Top 5 Spring Aboriginal Adventures
British Columbia is home to more than 200 First Nations – one third of all the Aboriginal people in Canada – with approximately 32 different First Nation languages and close to 60 dialects spoken in the province. Sharing their 10,000-year-old history and still-thriving culture is a big part of the Aboriginal identity, and visitors to BC can participate in an almost inexhaustible number of activities throughout the year, ranging from whale and wildlife watching tours, fishing and hiking excursions, to cultural discoveries at museums and special events.
Here are our top 5 favourite Aboriginal adventures for Spring:
1) Storm-watching, Wya Point Resort – Ucluelet
The stunning scenic beauty of Vancouver Island is legendary, but you haven’t been truly awed by Mother Nature until you’ve watched towering thunderstorms roll in from the ocean while in the comfort of Wya Point Resort. Located in the lush coastal rainforest of Vancouver Island’s west coast, a few kilometres outside Ucluelet and within minutes of world-famous Pacific Rim National Park, Wya Point Resort is a retreat that offers luxury lodge accommodations, rustic eco yurts, plus a scenic campground. There are also many trails available in the surrounding area, which are perfect for hiking and walking.

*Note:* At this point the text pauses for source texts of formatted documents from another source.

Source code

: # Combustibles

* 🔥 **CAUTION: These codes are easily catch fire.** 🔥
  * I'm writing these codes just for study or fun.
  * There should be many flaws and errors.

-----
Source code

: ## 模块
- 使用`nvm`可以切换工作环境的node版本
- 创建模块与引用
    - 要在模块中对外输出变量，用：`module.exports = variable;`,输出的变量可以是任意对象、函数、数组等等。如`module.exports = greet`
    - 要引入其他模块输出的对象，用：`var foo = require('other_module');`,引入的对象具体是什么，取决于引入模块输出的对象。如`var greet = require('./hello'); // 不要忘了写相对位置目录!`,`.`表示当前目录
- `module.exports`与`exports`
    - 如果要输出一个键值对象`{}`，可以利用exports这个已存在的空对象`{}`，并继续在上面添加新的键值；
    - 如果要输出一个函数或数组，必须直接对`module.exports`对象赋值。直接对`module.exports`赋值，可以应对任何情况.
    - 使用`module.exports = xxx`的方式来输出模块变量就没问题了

2) Squamish Lil’wat Cultural Centre – Whistler
After a day of spring skiing or snowboarding Whistler’s award-winning slopes, head over to the Squamish Lil’wat Cultural Centre to explore the rich Aboriginal history of the area. The venue is an authentic cultural activity, showcasing the art and heritage of the Squamish and Lil’wat people and featuring a museum, modern gallery, craft activities, gift shop, café, and theatre. The centre offers guests guided tours of the museum and exhibits, singing and drumming performances, multimedia presentations and craft workshops, as well as indigenous cuisine.
3) Talking Trees Tour with Talaysay Tours – Vancouver
You’ve heard of Vancouver’s famous Stanley Park, however Talaysay Tours lets you experience and see the ecological wonder in a whole new way. Talaysay’s guides take you into the park to teach you the many Aboriginal stories of the region, as well as cultural and scientific knowledge of the Northwest Coast trees and plants that Aboriginal people today still continue to gather and harvest for food, medicine, and art.
4) Bill Reid Art Gallery – Vancouver
Located right in downtown Vancouver, this gallery named for acclaimed Haida artist Bill Reid (1920-1998) showcases the permanent collection of the his work, as well as changing exhibitions of Contemporary Aboriginal Art from the Northwest Coast. The gallery also features a gift shop with a wide selection of original works and prints by local Northwest Coast artists, plus jewelry, accessories, books, cards and more.
5) Kekuli Café – Merritt
Spring is a great time to explore British Columbia by car and if you happen to be travelling between Vancouver and the Okanagan, you should definitely plan a stop at the Kekuli Café in Merritt. There, you’ll get to sample a wide variety of Aboriginal and Aboriginal-inspired fare from traditional fry bread (bannock) to “Indian Tacos.”